*** Begin section ***
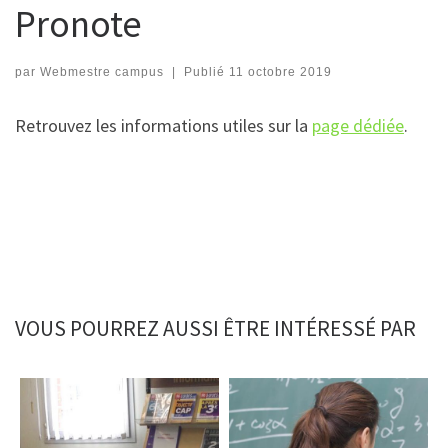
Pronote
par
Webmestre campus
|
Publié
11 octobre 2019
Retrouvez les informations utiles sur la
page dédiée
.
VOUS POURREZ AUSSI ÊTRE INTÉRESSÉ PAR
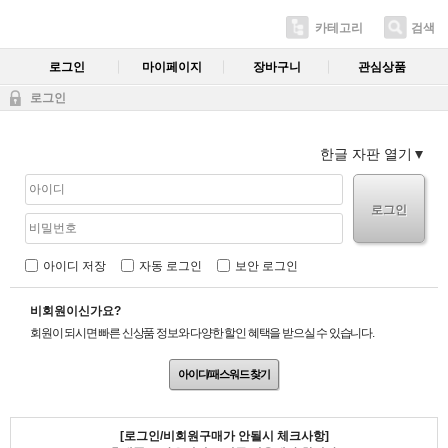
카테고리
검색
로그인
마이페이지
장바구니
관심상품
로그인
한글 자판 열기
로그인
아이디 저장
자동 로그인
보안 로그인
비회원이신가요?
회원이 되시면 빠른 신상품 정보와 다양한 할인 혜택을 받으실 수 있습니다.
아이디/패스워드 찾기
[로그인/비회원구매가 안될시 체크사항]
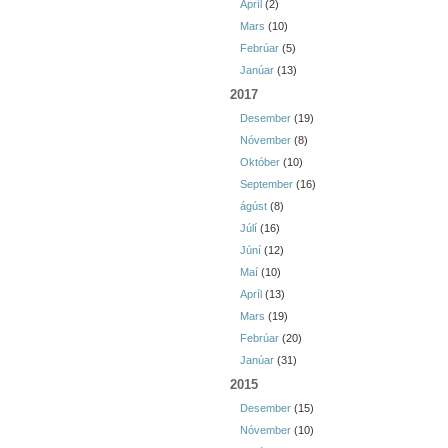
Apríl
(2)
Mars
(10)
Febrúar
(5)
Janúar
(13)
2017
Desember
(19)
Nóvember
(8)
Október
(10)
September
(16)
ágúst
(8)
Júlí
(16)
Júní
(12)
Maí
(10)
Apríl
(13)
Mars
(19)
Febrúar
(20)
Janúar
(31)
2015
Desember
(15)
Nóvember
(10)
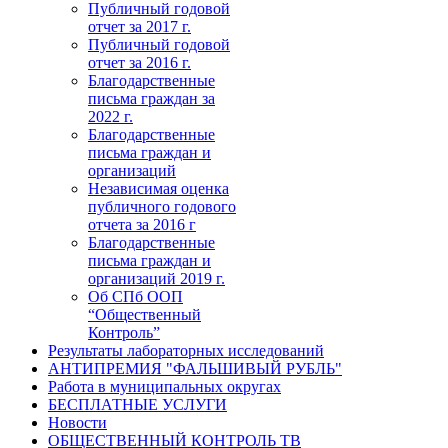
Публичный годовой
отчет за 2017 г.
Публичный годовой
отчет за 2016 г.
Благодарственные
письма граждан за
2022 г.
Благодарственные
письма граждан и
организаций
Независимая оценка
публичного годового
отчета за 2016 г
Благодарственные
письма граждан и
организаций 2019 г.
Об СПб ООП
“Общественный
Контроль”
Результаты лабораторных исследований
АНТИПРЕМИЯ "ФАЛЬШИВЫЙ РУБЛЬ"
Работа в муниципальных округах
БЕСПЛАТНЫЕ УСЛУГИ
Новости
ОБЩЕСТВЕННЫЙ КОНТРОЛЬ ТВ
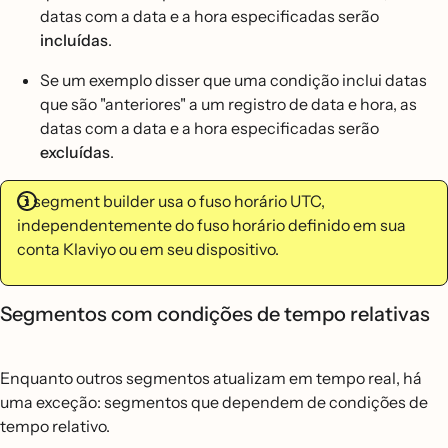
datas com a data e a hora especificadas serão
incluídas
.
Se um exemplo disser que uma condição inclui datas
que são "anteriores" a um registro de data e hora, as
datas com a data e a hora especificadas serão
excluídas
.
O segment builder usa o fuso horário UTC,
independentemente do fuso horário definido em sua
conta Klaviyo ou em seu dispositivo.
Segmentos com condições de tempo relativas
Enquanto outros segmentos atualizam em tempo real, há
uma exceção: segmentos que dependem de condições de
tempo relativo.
*** End section ***
*** Begin section ***
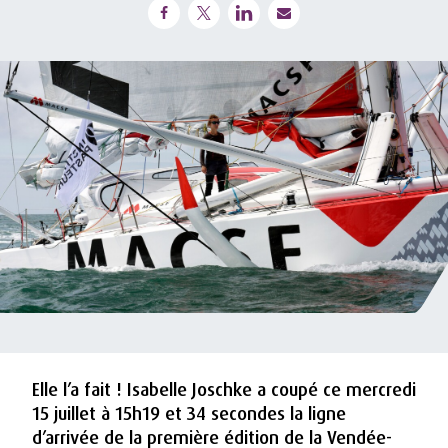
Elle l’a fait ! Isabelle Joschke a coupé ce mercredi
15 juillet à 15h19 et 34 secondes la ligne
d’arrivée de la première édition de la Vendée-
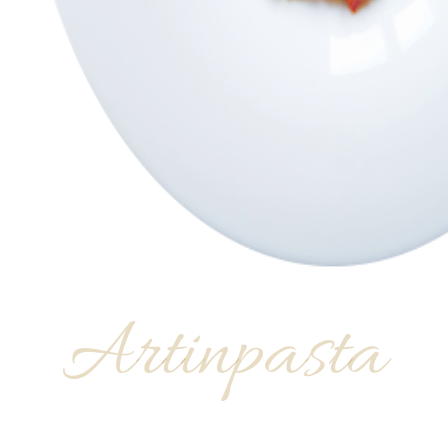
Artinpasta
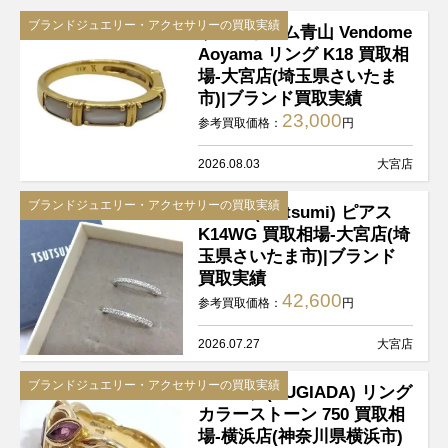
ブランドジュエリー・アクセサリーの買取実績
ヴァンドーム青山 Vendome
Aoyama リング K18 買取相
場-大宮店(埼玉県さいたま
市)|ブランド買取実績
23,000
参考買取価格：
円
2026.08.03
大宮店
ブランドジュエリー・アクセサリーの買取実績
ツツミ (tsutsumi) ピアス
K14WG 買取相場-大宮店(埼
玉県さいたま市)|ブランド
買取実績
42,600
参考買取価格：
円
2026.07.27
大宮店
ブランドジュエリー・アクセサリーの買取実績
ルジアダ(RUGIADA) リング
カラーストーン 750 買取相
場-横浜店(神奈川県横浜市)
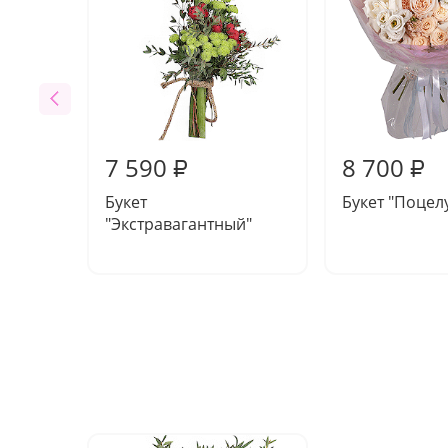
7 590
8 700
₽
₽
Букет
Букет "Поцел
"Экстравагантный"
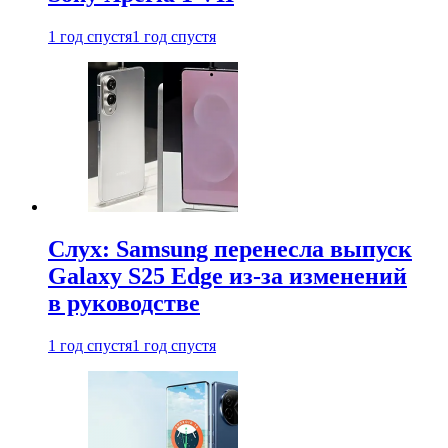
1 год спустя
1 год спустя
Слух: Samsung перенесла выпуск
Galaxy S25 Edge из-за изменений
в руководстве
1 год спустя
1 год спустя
*** End section ***
■ **EXERCISE INSTRUCTIONS**
In the lines above, find the word "hora" and copy each line that contains it.

■ **SOLUTION TO THIS TASK**
datas com a data e a hora especificadas serão
que são "anteriores" a um registro de data e hora, as
datas com a data e a hora especificadas serão
O segment builder usa o fuso horário UTC,
independentemente do fuso horário definido em sua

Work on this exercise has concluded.